The strict rules of evidence applied in a court of law are not usually used in arbitration. This does not mean that the arbitrators should accept everything presented to them. The evidence should relate to the case. For example, no party should be allowed to introduce evidence of any settlement offer that it made or received. The parties should be given an opportunity to object or comment on anything that is presented to the panel. The key consideration is fairness.

While the Federal Rules of Evidence do not as a general matter govern the conduct of arbitration proceedings, the rules of evidence do, however, often provide good, practical guidance on what evidence is probative. The collective experience and judgment of the bar drawn upon in the formulation of these rules is useful in making particular determinations, but generally arbitration proceedings should be more informal and should permit more liberal introduction of evidence than would be permitted in court.
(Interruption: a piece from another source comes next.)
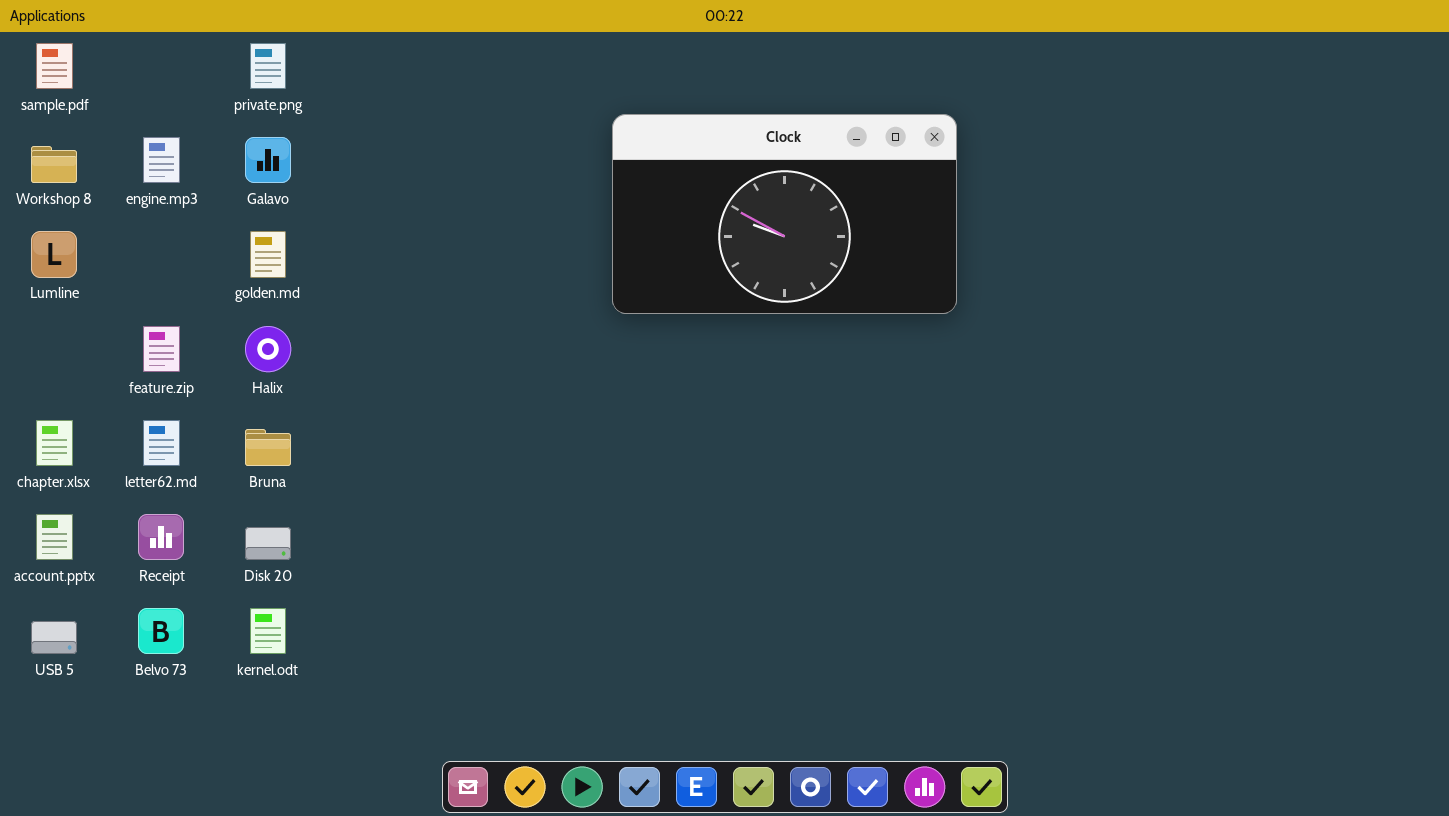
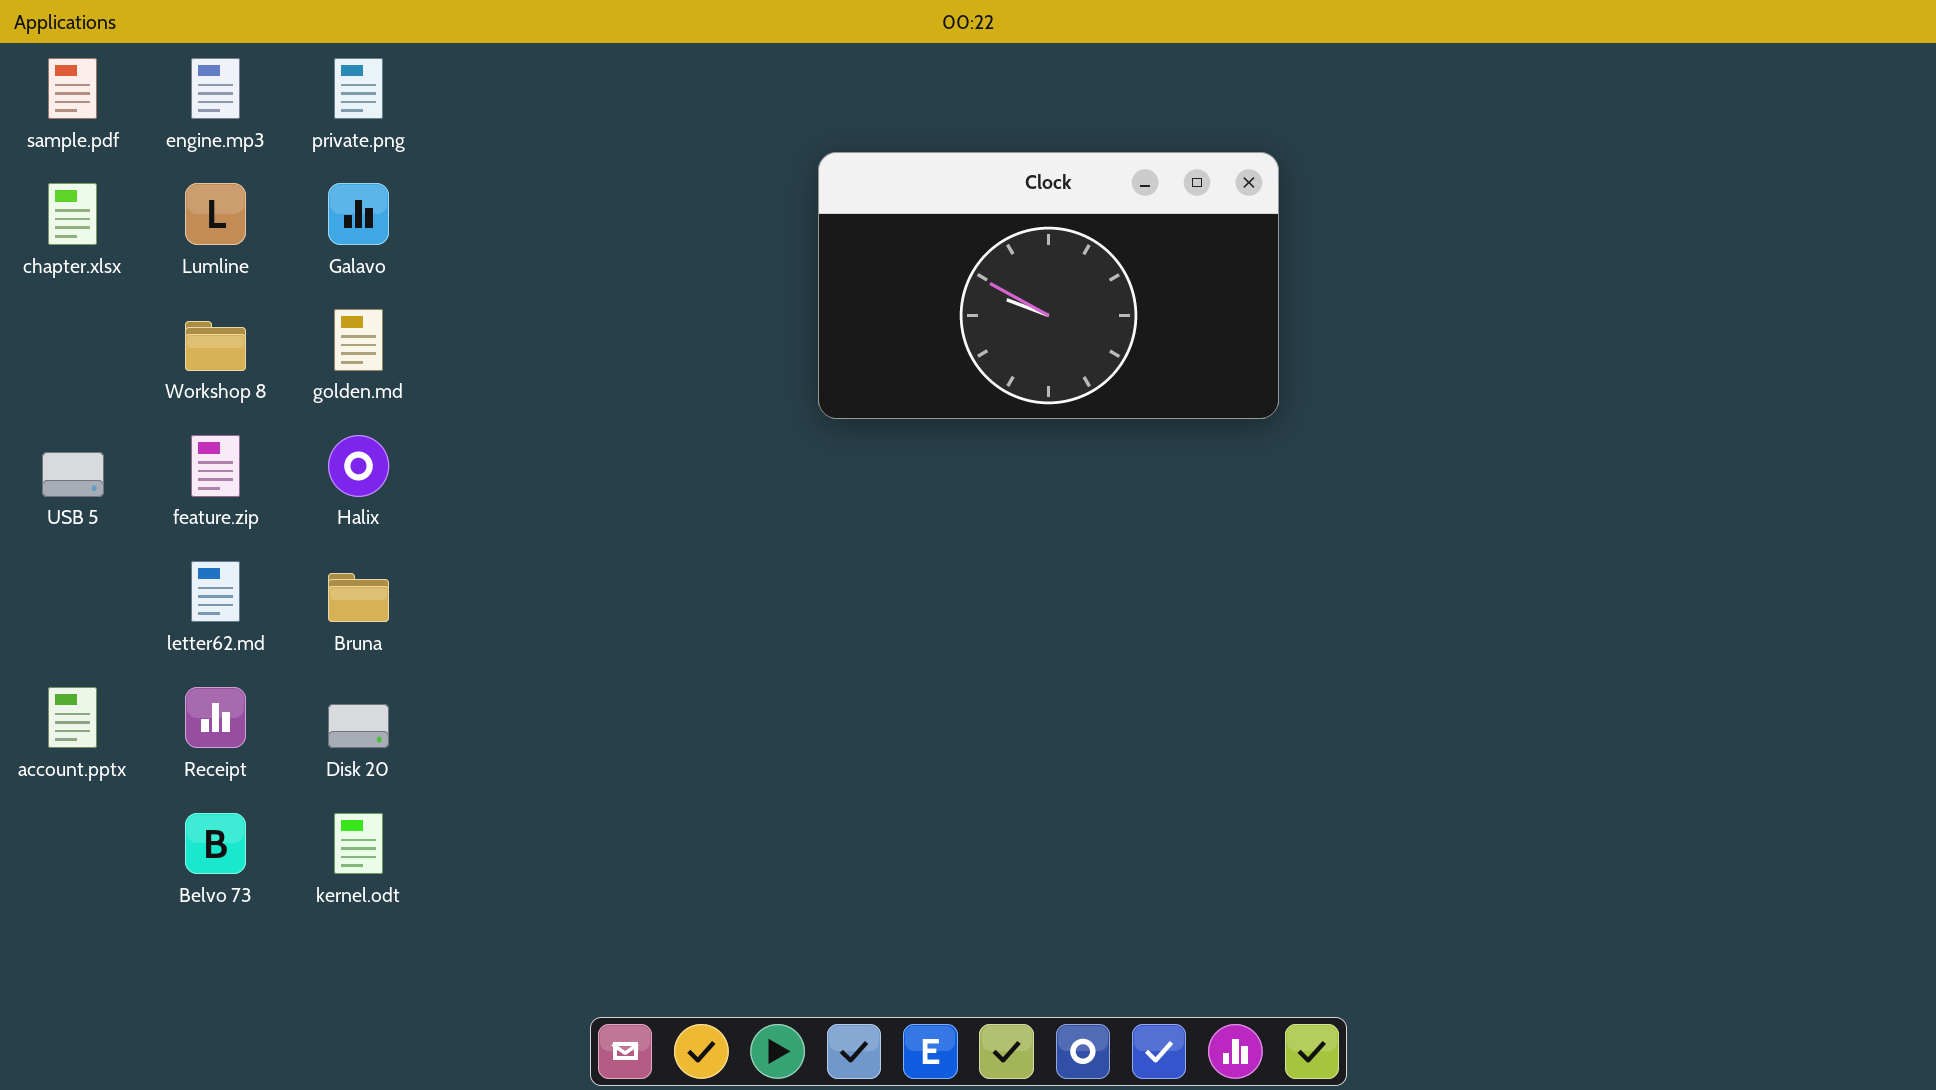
engine.mp3: [143,137,180,183] -> [191,58,240,119], moved
Workshop 8: [31,146,77,183] -> [185,321,246,371], moved
Lumline: [31,231,77,278] -> [185,183,246,245], moved
chapter.xlsx: [36,420,73,466] -> [48,183,97,245], moved
USB 5: [31,621,77,654] -> [42,452,104,497], moved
The law in New York on this critical issue is mirrored in all other states. Arbitrators are "not bound to abide by, absent a contrary provision in the arbitration agreement, those principles of substantive law or rules of procedure which govern the traditional litigation process. An arbitrator's paramount responsibility is to reach an equitable result. An arbitrator is free to apply his own sense of law and equity to the facts.'' "[An arbitrator's] award will not be vacated even though the court concludes that his interpretation of the agreement misconstrues or disregards its plain meaning or misapplies substantive rules of law, unless it is violative of a strong public policy, or is totally irrational, or exceeds a specifically enumerated limitation on his power.'' New York's highest court has set a substantial burden on a party seeking to vacate an arbitration Award:

He may do justice as he sees it, applying his own sense of law and equity to the facts as he finds them to be and making an award reflecting the spirit rather than the letter of the agreement, even though the award exceeds the remedy requested by the parties… His award will not be vacated even though the court concludes that his interpretation of the agreement misconstrues or disregards its plain meaning or misapplies substantive rules of law, unless it is violative of a strong public policy, or is totally irrational, or exceeds a specifically enumerated limitation on his power.

There is a constant balancing act that arbitrators must achieve between law and equity: based on the evidence, to apply the law in an equitable manner. The influence of equity cannot be stressed enough in arbitration. When I chair a case, I am guided by one question when there is an objection to a witness, to the introduction of an exhibit or to any request of a party: What is fair?